Review: Lost Planet 3
I’m not sure exactly why I was excited for Lost Planet 3. Maybe after the fairly disappointing Dead Space 3 I was looking forward to a game that took the whole ‘survival on an ice planet’ concept and explored it to it’s full potential. But after 2 fairly different yet equally mediocre titles, the Lost Planet series returns for the third time (seriously, who other than me is buying these games?) and the result is a strange game that’s certainly different to what came before it but, you guessed it, still mediocre.
First impressions of Lost Planet 3 aren’t great. Considering how much money goes into creating games like this I’m surprised by how many start off by having you kill some bugs. Even Halo 4 did it, it’s like the developers didn’t want to bring in the real enemies right away but were also worried that you’d be instantly bored if you didn’t have something to shoot in the first five minutes of gameplay. And that’s all it takes before you’ll realise that combat isn’t Lost Planet 3’s strong point. This is your generic Unreal engine shooter and it feels like a bland Gears of War meets the original Mass Effect. Of course Mass Effect had two excuses, one it was technically an RPG. Two, it’s now six years old.
Oh and if you didn’t like shooting bugs that’s too bad, as that’s the name of the game. Later on there’s a big space crab, and if you’ve already played Dead Space 3 then you’ll already have had some practice at ‘shooting the orange bits’. Because that’s how you kill space crabs. But when you’re not shooting stuff, Lost Planet 3 will probably surprise you with how mundane it actually it. Seriously, if you’re looking for an exciting action game you’re out of luck. Tasks on the Ice Planet generally fall into two categories; fixing things and scraping ice off things. You’re even given a robot to help make your job easier. The robot has two arms, one is a claw (perfect for fixing things) and the other is a drill (gets rid of ice really well). The claw is controlled with L, the drill R. You’re job is to head out into the icy planes, probably fight off some bugs on the way, and get fixing and scraping.

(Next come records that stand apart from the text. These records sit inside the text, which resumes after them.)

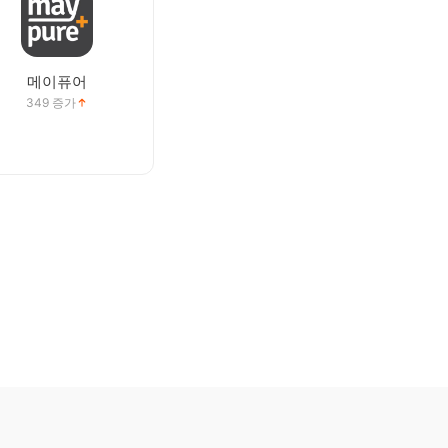
메이퓨어
349
증가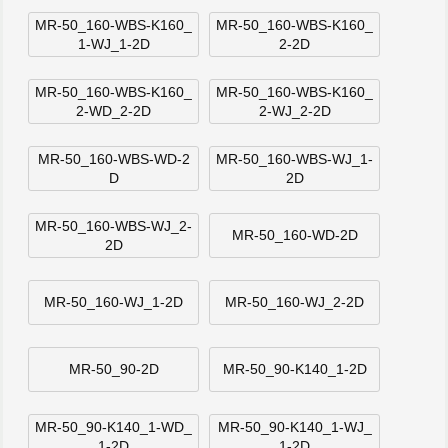
MR-50_160-WBS-K160_
MR-50_160-WBS-K160_
1-WJ_1-2D
2-2D
MR-50_160-WBS-K160_
MR-50_160-WBS-K160_
2-WD_2-2D
2-WJ_2-2D
MR-50_160-WBS-WD-2
MR-50_160-WBS-WJ_1-
D
2D
MR-50_160-WBS-WJ_2-
MR-50_160-WD-2D
2D
MR-50_160-WJ_1-2D
MR-50_160-WJ_2-2D
MR-50_90-2D
MR-50_90-K140_1-2D
MR-50_90-K140_1-WD_
MR-50_90-K140_1-WJ_
1-2D
1-2D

I’m probably being overly harsh, Lost Planet 3 does have some good qualities and I haven’t mentioned any of them yet. Firstly you can play music inside your robot. Walking slowly so you can fulfill a pointless task is made surprisingly more enjoyable when you can listen to classic country music as you do it. Also you can swap in and out of the robot very quickly. You’ll be doing this a lot so thankfully jumping in or out of the cockpit is a smooth and fluid process.
Then as you start to get into the game it starts to become strangely enjoyable. It’s a bit like watching a bad movie that’s so bad it becomes good again. Lost Planet 3 makes so little effort to entertain you that it almost becomes interesting for this very reason. It’s the exact opposite of what has become predictable in the world of videogames; generic action shooters that bombard your senses as though they’re afraid that you might not be having enough fun. And if that’s what you like then great, but if you want to shoot civilians in a Russian airport then you might have bought the wrong game.
With it’s slow pace, dull missions, and bland graphics (everything is blue) Lost Planet 3 might seem to be a hard one to recommend. But y’know what, there’s still enjoyment to be had here. ‘What will the game throw at me next? Fixing? Drilling? Maybe some backtracking? Will I get to shoot more bugs (yes)? And can the framerate handle it (no)? If I’m super lucky will I get another video call from my character’s annoying wife?’. These were the questions that went through my head as I played Lost Planet 3, and the answers usually made me smile.